Records with questions:
★ ★ ★

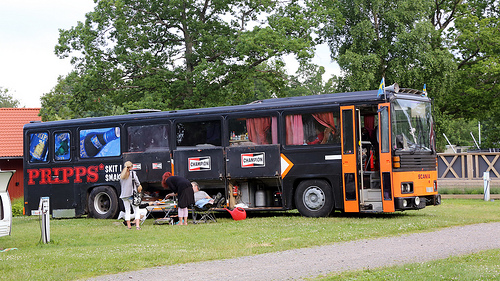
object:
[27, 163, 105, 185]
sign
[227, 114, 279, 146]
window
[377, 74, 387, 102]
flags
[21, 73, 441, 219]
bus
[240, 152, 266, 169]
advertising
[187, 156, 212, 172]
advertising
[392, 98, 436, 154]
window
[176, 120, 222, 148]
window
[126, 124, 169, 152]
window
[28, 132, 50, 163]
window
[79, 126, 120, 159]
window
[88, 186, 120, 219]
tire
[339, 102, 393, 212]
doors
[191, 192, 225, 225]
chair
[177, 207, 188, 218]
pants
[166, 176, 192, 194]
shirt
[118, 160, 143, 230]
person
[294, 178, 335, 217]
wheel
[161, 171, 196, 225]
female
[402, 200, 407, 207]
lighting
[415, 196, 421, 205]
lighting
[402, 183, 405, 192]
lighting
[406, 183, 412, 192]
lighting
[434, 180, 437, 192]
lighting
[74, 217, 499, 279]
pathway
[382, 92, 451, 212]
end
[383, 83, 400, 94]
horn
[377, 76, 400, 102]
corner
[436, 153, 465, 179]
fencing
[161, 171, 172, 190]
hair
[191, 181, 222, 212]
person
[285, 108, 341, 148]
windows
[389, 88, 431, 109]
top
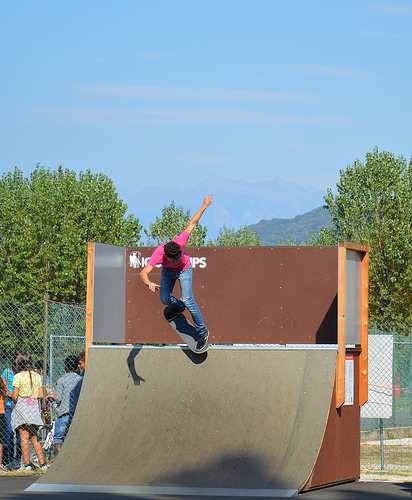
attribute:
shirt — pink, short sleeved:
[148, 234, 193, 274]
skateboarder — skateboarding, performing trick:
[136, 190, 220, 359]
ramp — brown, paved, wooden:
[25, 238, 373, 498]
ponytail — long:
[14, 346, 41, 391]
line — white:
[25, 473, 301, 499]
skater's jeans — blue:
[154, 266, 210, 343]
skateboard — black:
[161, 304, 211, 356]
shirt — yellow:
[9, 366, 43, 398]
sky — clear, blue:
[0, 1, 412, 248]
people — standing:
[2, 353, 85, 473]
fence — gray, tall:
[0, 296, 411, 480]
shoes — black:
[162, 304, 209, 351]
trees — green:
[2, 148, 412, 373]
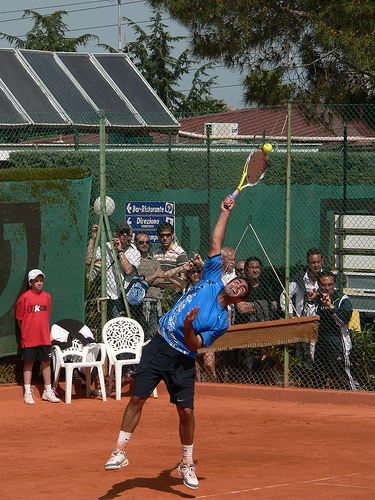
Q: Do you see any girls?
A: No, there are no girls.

★ ★ ★

= YOUR OBJECTIVE =
Copy every line of the listing above word for word, leaving the pictures out.

= OUTPUT BELOW =
object:
[27, 163, 105, 185]
sign
[227, 114, 279, 146]
window
[377, 74, 387, 102]
flags
[21, 73, 441, 219]
bus
[240, 152, 266, 169]
advertising
[187, 156, 212, 172]
advertising
[392, 98, 436, 154]
window
[176, 120, 222, 148]
window
[126, 124, 169, 152]
window
[28, 132, 50, 163]
window
[79, 126, 120, 159]
window
[88, 186, 120, 219]
tire
[339, 102, 393, 212]
doors
[191, 192, 225, 225]
chair
[177, 207, 188, 218]
pants
[166, 176, 192, 194]
shirt
[118, 160, 143, 230]
person
[294, 178, 335, 217]
wheel
[161, 171, 196, 225]
female
[402, 200, 407, 207]
lighting
[415, 196, 421, 205]
lighting
[402, 183, 405, 192]
lighting
[406, 183, 412, 192]
lighting
[434, 180, 437, 192]
lighting
[74, 217, 499, 279]
pathway
[382, 92, 451, 212]
end
[383, 83, 400, 94]
horn
[377, 76, 400, 102]
corner
[436, 153, 465, 179]
fencing
[161, 171, 172, 190]
hair
[191, 181, 222, 212]
person
[285, 108, 341, 148]
windows
[389, 88, 431, 109]
top
attribute:
shirt — pink, short sleeved:
[148, 234, 193, 274]
skateboarder — skateboarding, performing trick:
[136, 190, 220, 359]
ramp — brown, paved, wooden:
[25, 238, 373, 498]
ponytail — long:
[14, 346, 41, 391]
line — white:
[25, 473, 301, 499]
skater's jeans — blue:
[154, 266, 210, 343]
skateboard — black:
[161, 304, 211, 356]
shirt — yellow:
[9, 366, 43, 398]
sky — clear, blue:
[0, 1, 412, 248]
people — standing:
[2, 353, 85, 473]
fence — gray, tall:
[0, 296, 411, 480]
shoes — black:
[162, 304, 209, 351]
trees — green:
[2, 148, 412, 373]
Q: Do you see any girls?
A: No, there are no girls.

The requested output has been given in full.